Stored data
■ ■ ■
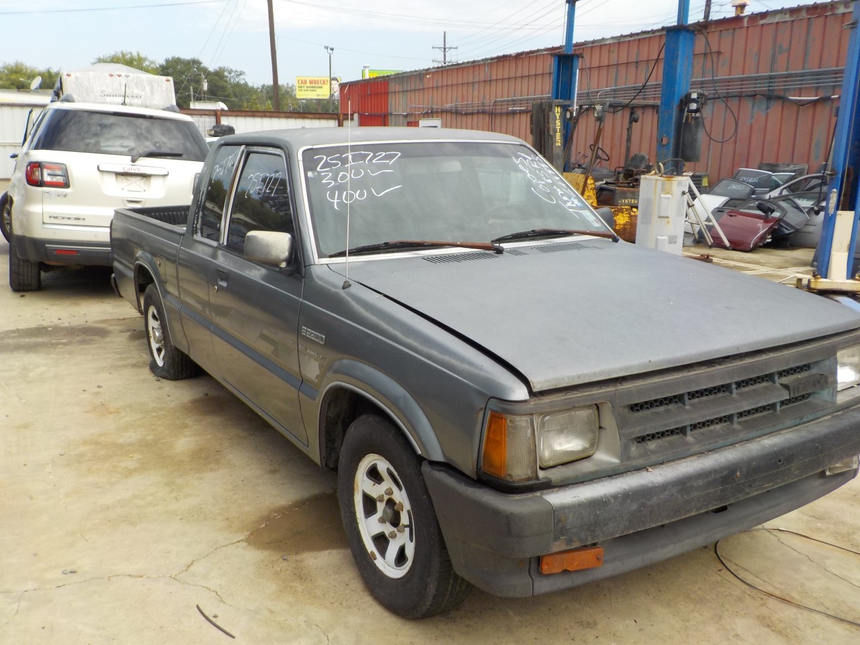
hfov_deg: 60.0
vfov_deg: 46.8
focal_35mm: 30
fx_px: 745
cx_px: 430
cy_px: 322
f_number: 3.3
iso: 125
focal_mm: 4.1
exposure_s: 1/640
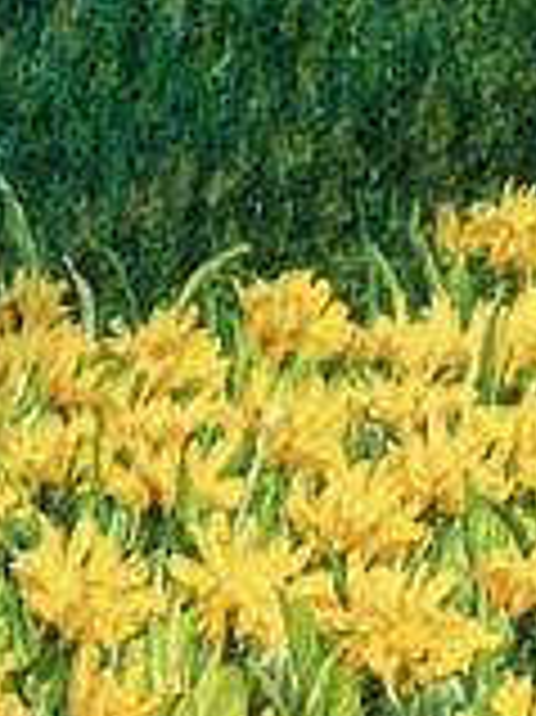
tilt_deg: -6.2
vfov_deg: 7.5
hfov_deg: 6.9
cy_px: 2589
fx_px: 4362
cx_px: -266
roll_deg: -0.5
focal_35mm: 211
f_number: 1.8
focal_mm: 3.99
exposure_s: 1/60
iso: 125
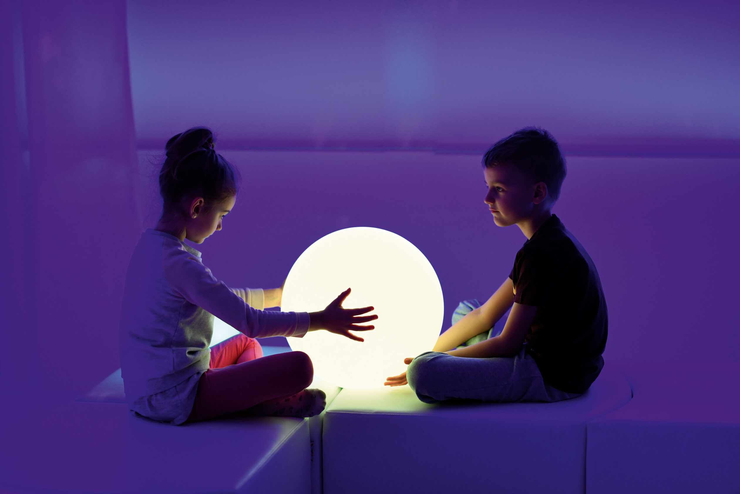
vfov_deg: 16.1
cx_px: 370
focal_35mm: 85
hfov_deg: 23.9
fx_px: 1747
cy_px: 247
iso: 1250
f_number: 1.8
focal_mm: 85
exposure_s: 1/250
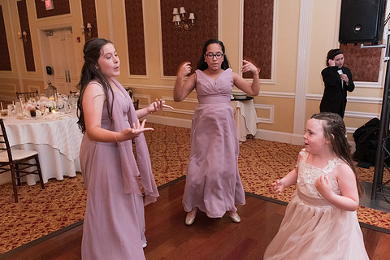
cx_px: 217
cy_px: 141
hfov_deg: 63.5
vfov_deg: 44.9
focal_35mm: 29
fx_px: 314
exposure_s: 1/125
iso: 6400
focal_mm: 24
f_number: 2.8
■ ■ ■
The reply should hold every record, unchanged, and no pictures.

### SOLVED EXERCISE
hfov_deg: 60.0
vfov_deg: 46.8
focal_35mm: 30
fx_px: 745
cx_px: 430
cy_px: 322
f_number: 3.3
iso: 125
focal_mm: 4.1
exposure_s: 1/640
tilt_deg: -6.2
vfov_deg: 7.5
hfov_deg: 6.9
cy_px: 2589
fx_px: 4362
cx_px: -266
roll_deg: -0.5
focal_35mm: 211
f_number: 1.8
focal_mm: 3.99
exposure_s: 1/60
iso: 125
vfov_deg: 16.1
cx_px: 370
focal_35mm: 85
hfov_deg: 23.9
fx_px: 1747
cy_px: 247
iso: 1250
f_number: 1.8
focal_mm: 85
exposure_s: 1/250
cx_px: 217
cy_px: 141
hfov_deg: 63.5
vfov_deg: 44.9
focal_35mm: 29
fx_px: 314
exposure_s: 1/125
iso: 6400
focal_mm: 24
f_number: 2.8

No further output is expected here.